I have come across a comment in a book I am reading regarding an apparent well known novelist...Julien Gracq.
Gracq believes that underlying the text of the Gospels there is a powerful unity of style. . . . .
Gracq was a novelist who wrote surrealistic fiction, not a New Testament scholar. This is all I can find about him on the web:

The Opposing Shore
Quote:
With four elegant and beautifully crafted novels Julien Gracq has established himself as one of France's premier postwar novelists. A mysterious and retiring figure, Gracq characteristically refused the Goncourt, France's most distinguished literary prize, when it was awarded to him in 1951 for this book. . . .

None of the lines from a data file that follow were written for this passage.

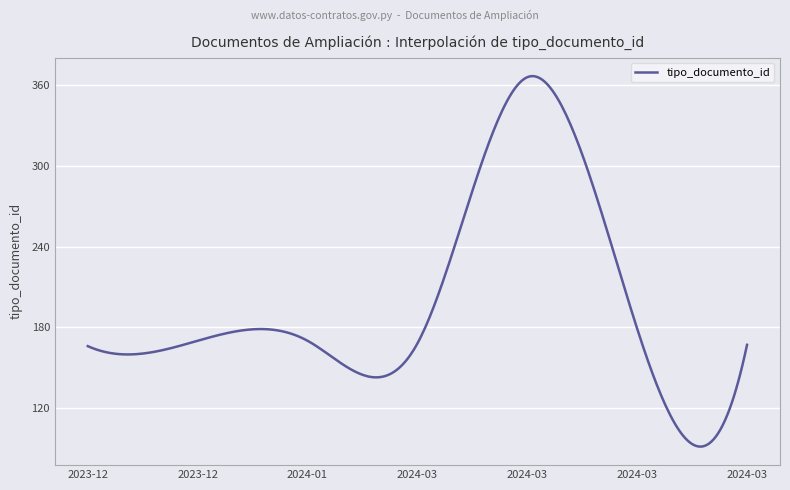

What is the smallest value displayed?

91.3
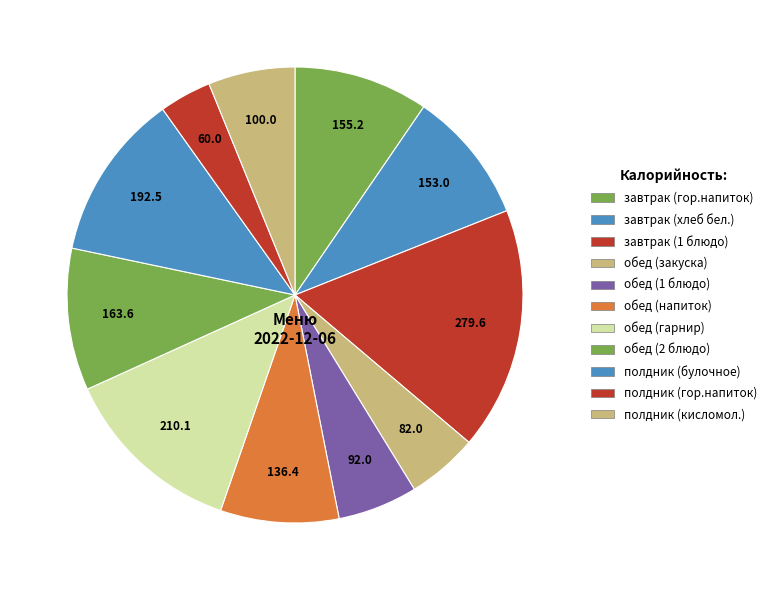

To the nearest percent, what is the average slice percentage?

9%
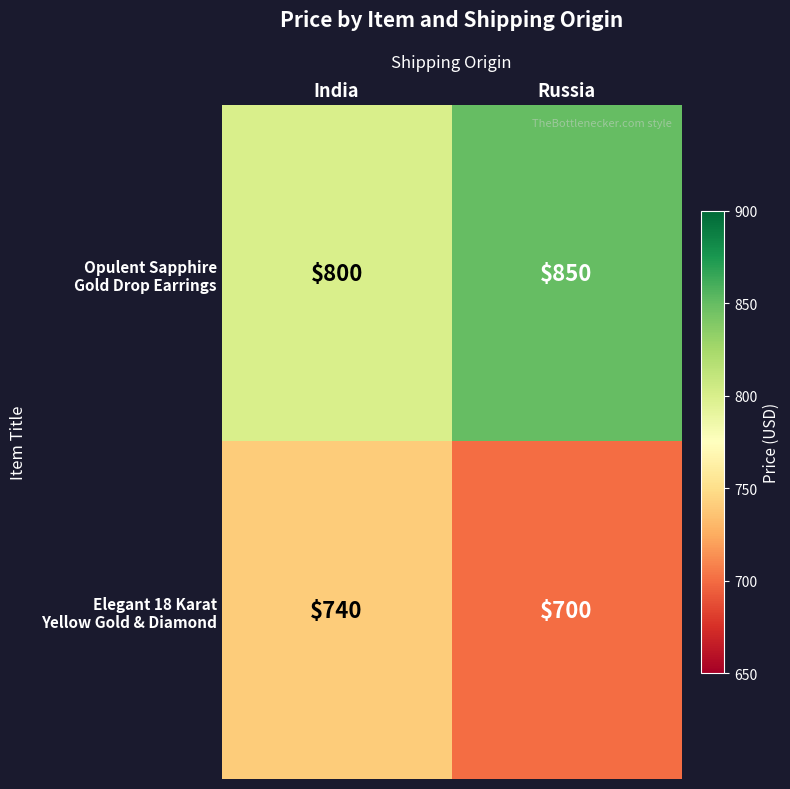

What is the difference between the highest and lowest values at India?

60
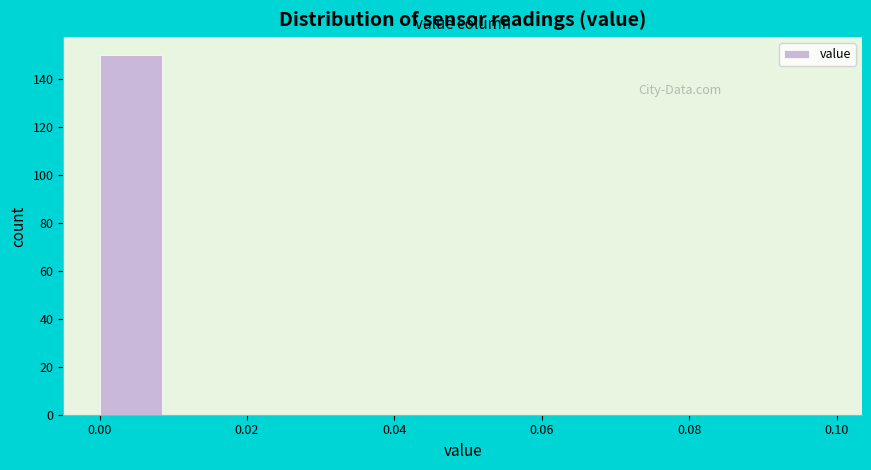

Which range on the x-axis has the tallest bar?

0.00 to 0.01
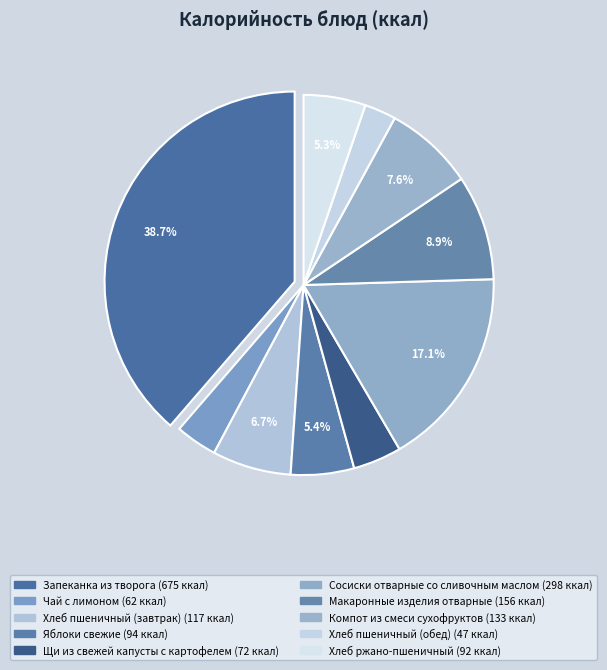

True or false: Чай с лимоном accounts for 11% of the total.

False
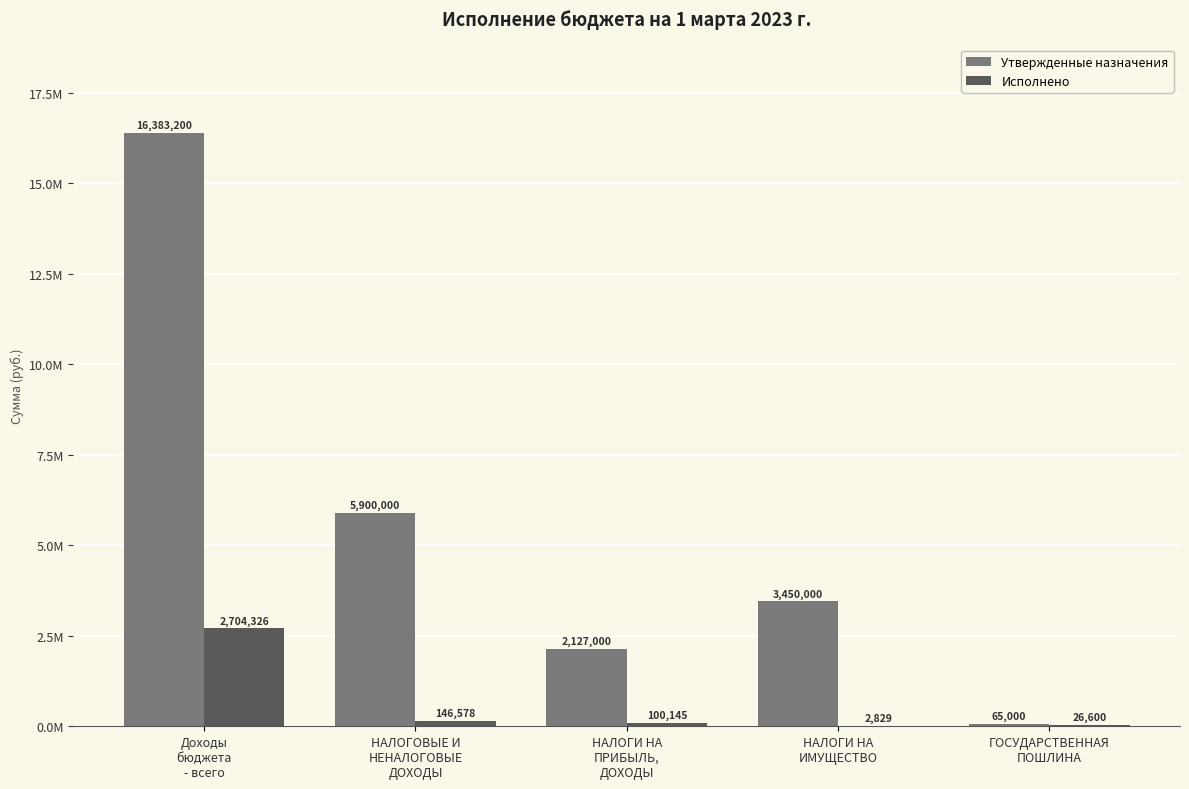

Does the chart contain stacked bars?

No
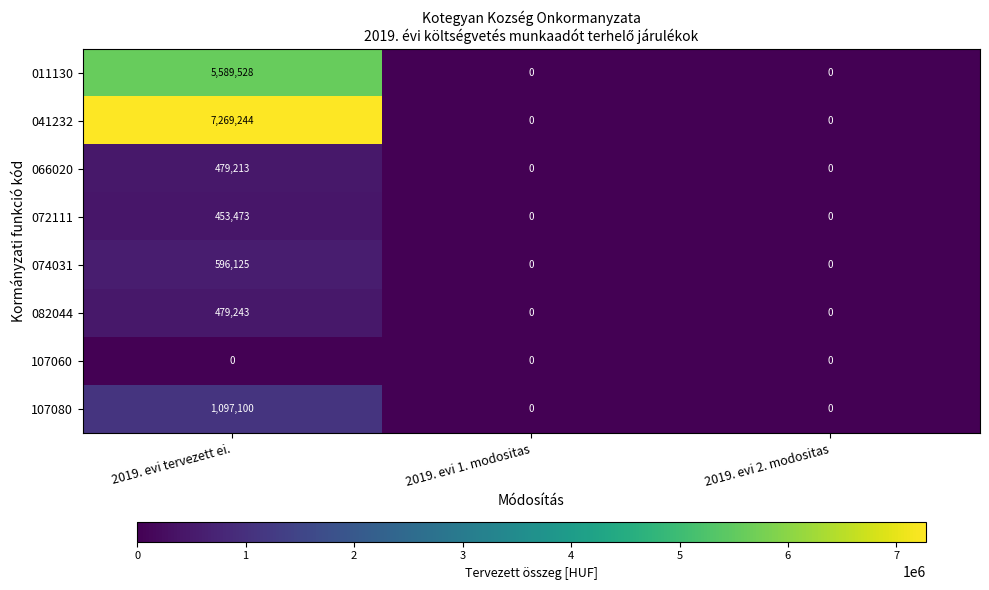

At how many categories does at least one series exceed 996707?

1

Julien Gracq (the pseudonym of Louis Poirier) was born in 1910 in Saint-le-Vieil.
Is this the source for the OP?

Sermon

Quote:
Textual problems have led some modern scholars to question the credibility of the Gospels and even to question the historical existence of Christ. These revisionist studies have provoked lately an intriguing reaction from an unlikely source: Julien Gracq - an old and prestigious novelist, who was close to the Surrealist movement - made a comment which is all the more arresting for coming from an agnostic. I do not have the space to reproduce here in full the pages which he wrote on this subject in a recent volume of essays; I shall merely summarise his argument. Gracq first acknowledged the impressive learning of the scholar whose work he was commenting upon, as well as the devastating logic of his reasoning; but he confessed that, in the end, he still found himself left with one fundamental objection: for all his formidable erudition, the scholar in question has simply no ear - he could not hear what should be so obvious to any sensitive reader - that, underlying the text of the Gospels, there is a masterly and powerful unity of style, which derives from one unique and inimitable voice; there is the presence of one singular and exceptional personality, a personality whose expression is so original, so bold, that one could positively call it impudent. Now, if you deny the existence of Jesus, you must transfer all these attributes to some obscure anonymous writer, who should have had the improbable genius of inventing him - or, even more implausibly, you must transfer this prodigious capacity for invention to an entire committee of writers. And Gracq concluded: in the end, if modern scholars, progressive-minded clerics and the docile public all surrender to this critical erosion of the Scriptures, the last group of defenders who will obstinately maintain that there is a living Jesus at the central core of the Gospels will be made of artists and creative writers, for whom the psychological evidence of style carries much more weight than mere philological arguments...

(Pierre Ryckmans - "An Introduction to Confucious" - Quadrant March 95)
I think that, read carefully, this does not claim that there is a unity of literary style in the Gospels, but that there is the presence of a unique personality behind the gospels. (This argument sounds familiar - perhaps it is the source of Will Durant's claim that Jesus could not have been invented.)